-- SOURCE RECORDS follows --

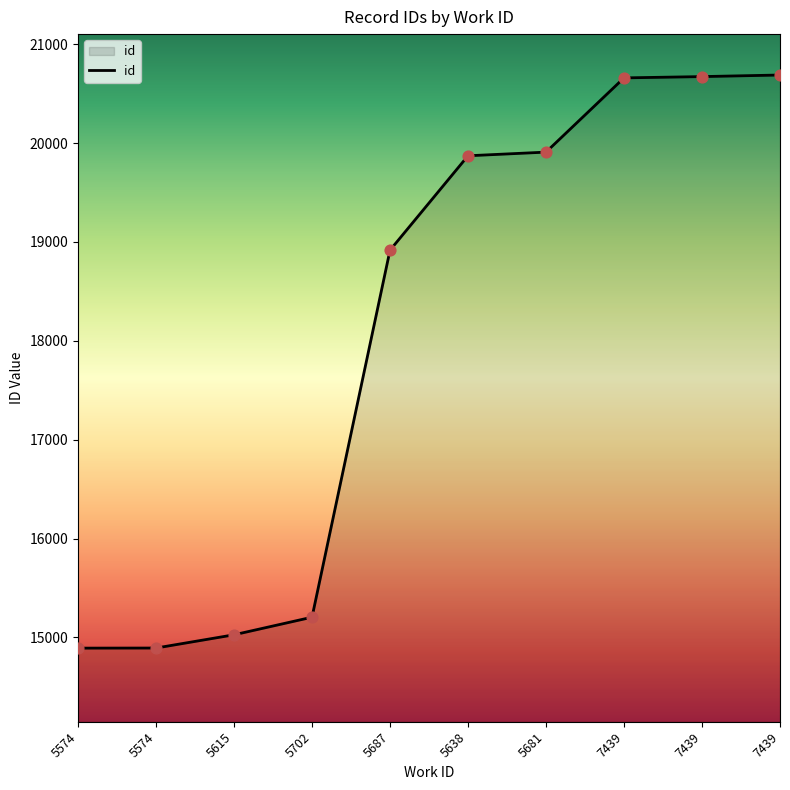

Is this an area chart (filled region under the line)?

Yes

-- SOURCE RECORDS concluded --
-- SOURCE RECORDS follows --

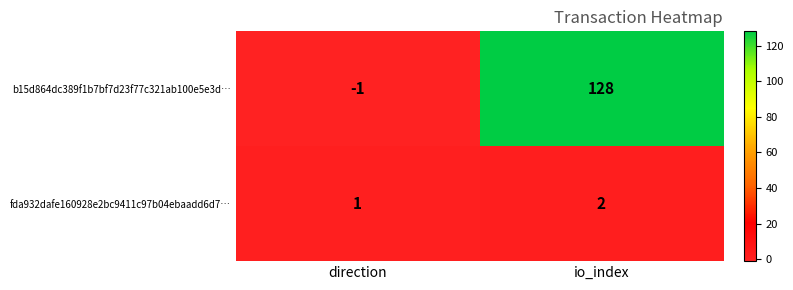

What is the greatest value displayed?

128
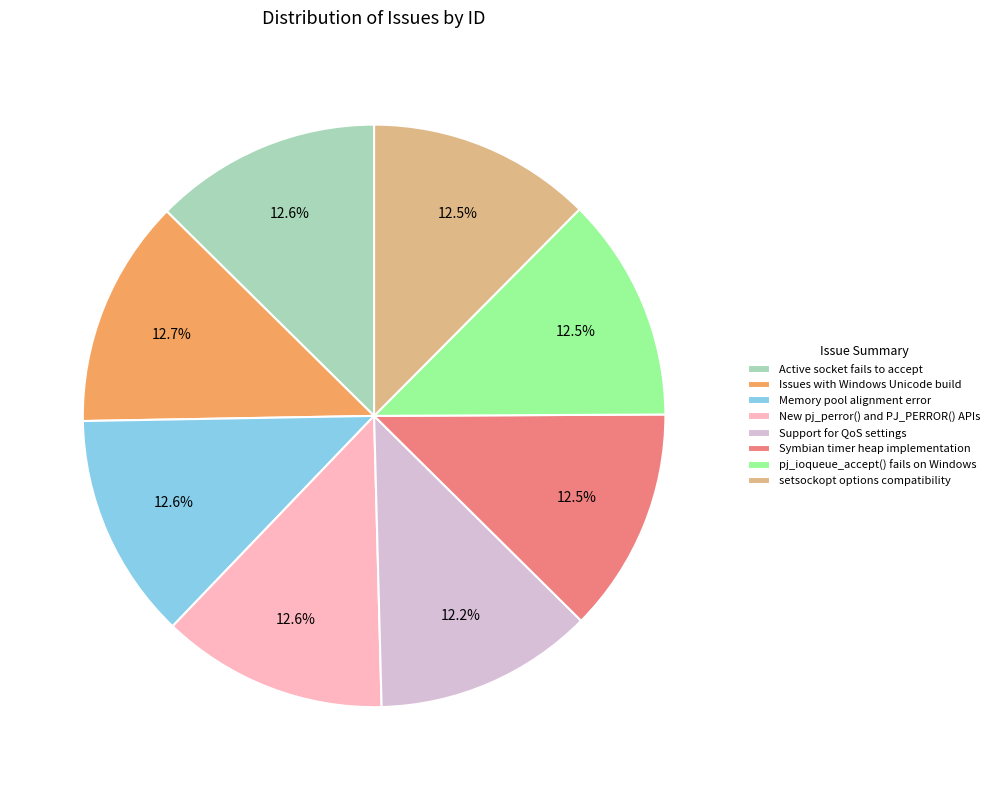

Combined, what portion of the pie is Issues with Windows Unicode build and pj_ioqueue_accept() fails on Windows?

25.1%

-- SOURCE RECORDS concluded --

◆ **DIRECTIONS**
From the listing above, list every line that contains the string "with". Treat uppercase and lowercase as different.

◆ **RESULT BELOW**
Combined, what portion of the pie is Issues with Windows Unicode build and pj_ioqueue_accept() fails on Windows?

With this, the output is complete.